Write out the entire listing exactly, so that each line matches the original.

———

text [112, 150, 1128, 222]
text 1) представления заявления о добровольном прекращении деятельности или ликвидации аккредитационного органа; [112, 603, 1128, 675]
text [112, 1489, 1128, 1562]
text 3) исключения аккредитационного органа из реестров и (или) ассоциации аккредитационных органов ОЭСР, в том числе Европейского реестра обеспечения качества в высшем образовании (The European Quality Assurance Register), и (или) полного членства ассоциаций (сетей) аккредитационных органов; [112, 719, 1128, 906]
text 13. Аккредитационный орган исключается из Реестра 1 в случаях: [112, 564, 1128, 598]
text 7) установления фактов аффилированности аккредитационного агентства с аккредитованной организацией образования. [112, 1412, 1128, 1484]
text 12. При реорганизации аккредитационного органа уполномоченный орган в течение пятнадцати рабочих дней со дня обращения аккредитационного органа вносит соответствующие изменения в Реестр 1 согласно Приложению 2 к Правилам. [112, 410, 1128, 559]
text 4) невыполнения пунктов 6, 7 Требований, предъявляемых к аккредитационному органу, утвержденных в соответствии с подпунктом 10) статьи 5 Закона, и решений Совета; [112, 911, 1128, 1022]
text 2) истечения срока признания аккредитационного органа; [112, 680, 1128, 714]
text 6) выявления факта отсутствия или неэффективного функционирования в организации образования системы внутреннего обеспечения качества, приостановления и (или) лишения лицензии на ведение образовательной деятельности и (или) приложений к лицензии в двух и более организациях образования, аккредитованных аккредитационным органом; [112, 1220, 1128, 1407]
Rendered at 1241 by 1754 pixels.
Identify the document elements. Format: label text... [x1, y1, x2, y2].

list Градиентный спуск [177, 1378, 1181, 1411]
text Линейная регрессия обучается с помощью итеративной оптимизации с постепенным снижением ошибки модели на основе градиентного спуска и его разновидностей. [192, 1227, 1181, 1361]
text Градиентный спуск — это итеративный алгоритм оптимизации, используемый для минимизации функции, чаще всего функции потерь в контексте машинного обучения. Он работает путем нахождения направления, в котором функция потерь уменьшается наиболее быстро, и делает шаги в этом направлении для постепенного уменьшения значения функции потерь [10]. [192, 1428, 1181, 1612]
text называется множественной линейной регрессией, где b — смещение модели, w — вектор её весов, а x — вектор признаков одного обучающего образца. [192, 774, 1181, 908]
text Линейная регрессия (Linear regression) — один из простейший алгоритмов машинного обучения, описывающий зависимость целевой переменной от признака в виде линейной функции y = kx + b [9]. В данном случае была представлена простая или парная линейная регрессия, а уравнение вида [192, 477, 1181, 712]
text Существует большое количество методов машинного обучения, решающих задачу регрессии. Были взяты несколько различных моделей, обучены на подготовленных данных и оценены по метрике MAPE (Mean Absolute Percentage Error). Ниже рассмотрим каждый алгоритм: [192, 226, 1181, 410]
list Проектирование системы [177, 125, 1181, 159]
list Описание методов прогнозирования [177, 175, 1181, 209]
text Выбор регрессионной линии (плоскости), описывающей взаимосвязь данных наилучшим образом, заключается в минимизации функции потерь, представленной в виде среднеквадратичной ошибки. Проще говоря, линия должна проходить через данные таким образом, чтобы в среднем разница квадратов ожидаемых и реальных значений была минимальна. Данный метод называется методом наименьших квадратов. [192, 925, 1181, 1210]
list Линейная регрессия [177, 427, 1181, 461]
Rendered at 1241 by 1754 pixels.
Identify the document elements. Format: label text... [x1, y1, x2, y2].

———

Exercise answer:
text [112, 150, 1128, 222]
text 1) представления заявления о добровольном прекращении деятельности или ликвидации аккредитационного органа; [112, 603, 1128, 675]
text [112, 1489, 1128, 1562]
text 3) исключения аккредитационного органа из реестров и (или) ассоциации аккредитационных органов ОЭСР, в том числе Европейского реестра обеспечения качества в высшем образовании (The European Quality Assurance Register), и (или) полного членства ассоциаций (сетей) аккредитационных органов; [112, 719, 1128, 906]
text 13. Аккредитационный орган исключается из Реестра 1 в случаях: [112, 564, 1128, 598]
text 7) установления фактов аффилированности аккредитационного агентства с аккредитованной организацией образования. [112, 1412, 1128, 1484]
text 12. При реорганизации аккредитационного органа уполномоченный орган в течение пятнадцати рабочих дней со дня обращения аккредитационного органа вносит соответствующие изменения в Реестр 1 согласно Приложению 2 к Правилам. [112, 410, 1128, 559]
text 4) невыполнения пунктов 6, 7 Требований, предъявляемых к аккредитационному органу, утвержденных в соответствии с подпунктом 10) статьи 5 Закона, и решений Совета; [112, 911, 1128, 1022]
text 2) истечения срока признания аккредитационного органа; [112, 680, 1128, 714]
text 6) выявления факта отсутствия или неэффективного функционирования в организации образования системы внутреннего обеспечения качества, приостановления и (или) лишения лицензии на ведение образовательной деятельности и (или) приложений к лицензии в двух и более организациях образования, аккредитованных аккредитационным органом; [112, 1220, 1128, 1407]
Rendered at 1241 by 1754 pixels.
Identify the document elements. Format: label text... [x1, y1, x2, y2].

list Градиентный спуск [177, 1378, 1181, 1411]
text Линейная регрессия обучается с помощью итеративной оптимизации с постепенным снижением ошибки модели на основе градиентного спуска и его разновидностей. [192, 1227, 1181, 1361]
text Градиентный спуск — это итеративный алгоритм оптимизации, используемый для минимизации функции, чаще всего функции потерь в контексте машинного обучения. Он работает путем нахождения направления, в котором функция потерь уменьшается наиболее быстро, и делает шаги в этом направлении для постепенного уменьшения значения функции потерь [10]. [192, 1428, 1181, 1612]
text называется множественной линейной регрессией, где b — смещение модели, w — вектор её весов, а x — вектор признаков одного обучающего образца. [192, 774, 1181, 908]
text Линейная регрессия (Linear regression) — один из простейший алгоритмов машинного обучения, описывающий зависимость целевой переменной от признака в виде линейной функции y = kx + b [9]. В данном случае была представлена простая или парная линейная регрессия, а уравнение вида [192, 477, 1181, 712]
text Существует большое количество методов машинного обучения, решающих задачу регрессии. Были взяты несколько различных моделей, обучены на подготовленных данных и оценены по метрике MAPE (Mean Absolute Percentage Error). Ниже рассмотрим каждый алгоритм: [192, 226, 1181, 410]
list Проектирование системы [177, 125, 1181, 159]
list Описание методов прогнозирования [177, 175, 1181, 209]
text Выбор регрессионной линии (плоскости), описывающей взаимосвязь данных наилучшим образом, заключается в минимизации функции потерь, представленной в виде среднеквадратичной ошибки. Проще говоря, линия должна проходить через данные таким образом, чтобы в среднем разница квадратов ожидаемых и реальных значений была минимальна. Данный метод называется методом наименьших квадратов. [192, 925, 1181, 1210]
list Линейная регрессия [177, 427, 1181, 461]
Rendered at 1241 by 1754 pixels.
Identify the document elements. Format: label text... [x1, y1, x2, y2].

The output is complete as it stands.